§ **WHAT YOU ARE ASKED TO DO**: Between the line containing "left wrist: (366, 358, 13)" and the line containing "right shoulder: (337, 122, 7)" lies a run of lines; give that run again exactly, with both of those lines, and nothing else from the entries below.

§ **SOURCE DATA**:
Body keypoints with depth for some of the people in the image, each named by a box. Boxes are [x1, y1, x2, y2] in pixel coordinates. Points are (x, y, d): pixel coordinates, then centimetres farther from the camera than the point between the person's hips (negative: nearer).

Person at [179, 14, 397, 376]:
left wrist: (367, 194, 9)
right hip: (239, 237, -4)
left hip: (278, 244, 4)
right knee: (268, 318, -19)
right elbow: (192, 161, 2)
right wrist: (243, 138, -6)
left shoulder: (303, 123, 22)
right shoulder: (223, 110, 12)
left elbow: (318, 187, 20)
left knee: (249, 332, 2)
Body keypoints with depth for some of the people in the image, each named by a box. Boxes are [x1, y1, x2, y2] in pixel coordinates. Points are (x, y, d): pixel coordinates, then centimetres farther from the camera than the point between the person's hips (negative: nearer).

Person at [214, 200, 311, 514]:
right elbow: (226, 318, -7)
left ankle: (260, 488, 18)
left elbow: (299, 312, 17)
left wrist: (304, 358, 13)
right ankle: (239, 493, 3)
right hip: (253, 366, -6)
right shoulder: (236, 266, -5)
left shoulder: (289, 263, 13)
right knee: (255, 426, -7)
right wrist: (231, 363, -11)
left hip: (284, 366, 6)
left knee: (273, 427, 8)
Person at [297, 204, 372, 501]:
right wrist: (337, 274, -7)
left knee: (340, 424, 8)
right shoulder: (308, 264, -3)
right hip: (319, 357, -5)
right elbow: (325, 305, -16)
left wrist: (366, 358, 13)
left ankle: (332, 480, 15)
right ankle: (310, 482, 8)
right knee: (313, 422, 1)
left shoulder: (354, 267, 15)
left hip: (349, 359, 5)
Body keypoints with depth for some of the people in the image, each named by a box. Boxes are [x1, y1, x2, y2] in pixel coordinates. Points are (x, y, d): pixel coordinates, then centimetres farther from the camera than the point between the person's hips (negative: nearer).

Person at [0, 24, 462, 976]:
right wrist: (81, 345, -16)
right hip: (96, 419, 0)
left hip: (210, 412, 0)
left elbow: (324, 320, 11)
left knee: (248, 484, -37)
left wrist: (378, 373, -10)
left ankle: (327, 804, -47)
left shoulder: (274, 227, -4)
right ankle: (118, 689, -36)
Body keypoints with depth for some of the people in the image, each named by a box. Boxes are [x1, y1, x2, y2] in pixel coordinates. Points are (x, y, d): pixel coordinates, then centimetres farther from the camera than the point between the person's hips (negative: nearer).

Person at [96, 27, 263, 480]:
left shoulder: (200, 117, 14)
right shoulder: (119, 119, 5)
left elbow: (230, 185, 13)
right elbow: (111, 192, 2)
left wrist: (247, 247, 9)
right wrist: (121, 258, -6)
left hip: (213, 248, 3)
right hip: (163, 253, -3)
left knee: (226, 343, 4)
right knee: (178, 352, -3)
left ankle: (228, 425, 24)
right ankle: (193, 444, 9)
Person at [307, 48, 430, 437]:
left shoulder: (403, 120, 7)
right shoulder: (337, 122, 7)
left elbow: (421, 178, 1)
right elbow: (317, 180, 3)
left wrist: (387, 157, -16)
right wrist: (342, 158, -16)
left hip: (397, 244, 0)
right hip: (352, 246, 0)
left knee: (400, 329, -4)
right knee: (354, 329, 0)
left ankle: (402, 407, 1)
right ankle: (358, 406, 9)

§ **SOLUTION TO THIS EXERCISE**:
left wrist: (366, 358, 13)
left ankle: (332, 480, 15)
right ankle: (310, 482, 8)
right knee: (313, 422, 1)
left shoulder: (354, 267, 15)
left hip: (349, 359, 5)
Body keypoints with depth for some of the people in the image, each named by a box. Boxes are [x1, y1, x2, y2] in pixel coordinates. Points are (x, y, d): pixel coordinates, then centimetres farther from the camera than the point between the person's hips (negative: nearer).

Person at [0, 24, 462, 976]:
right wrist: (81, 345, -16)
right hip: (96, 419, 0)
left hip: (210, 412, 0)
left elbow: (324, 320, 11)
left knee: (248, 484, -37)
left wrist: (378, 373, -10)
left ankle: (327, 804, -47)
left shoulder: (274, 227, -4)
right ankle: (118, 689, -36)
Body keypoints with depth for some of the people in the image, each named by a box. Boxes are [x1, y1, x2, y2] in pixel coordinates. Points are (x, y, d): pixel coordinates, then centimetres farther from the camera than the point between the person's hips (negative: nearer).

Person at [96, 27, 263, 480]:
left shoulder: (200, 117, 14)
right shoulder: (119, 119, 5)
left elbow: (230, 185, 13)
right elbow: (111, 192, 2)
left wrist: (247, 247, 9)
right wrist: (121, 258, -6)
left hip: (213, 248, 3)
right hip: (163, 253, -3)
left knee: (226, 343, 4)
right knee: (178, 352, -3)
left ankle: (228, 425, 24)
right ankle: (193, 444, 9)
Person at [307, 48, 430, 437]:
left shoulder: (403, 120, 7)
right shoulder: (337, 122, 7)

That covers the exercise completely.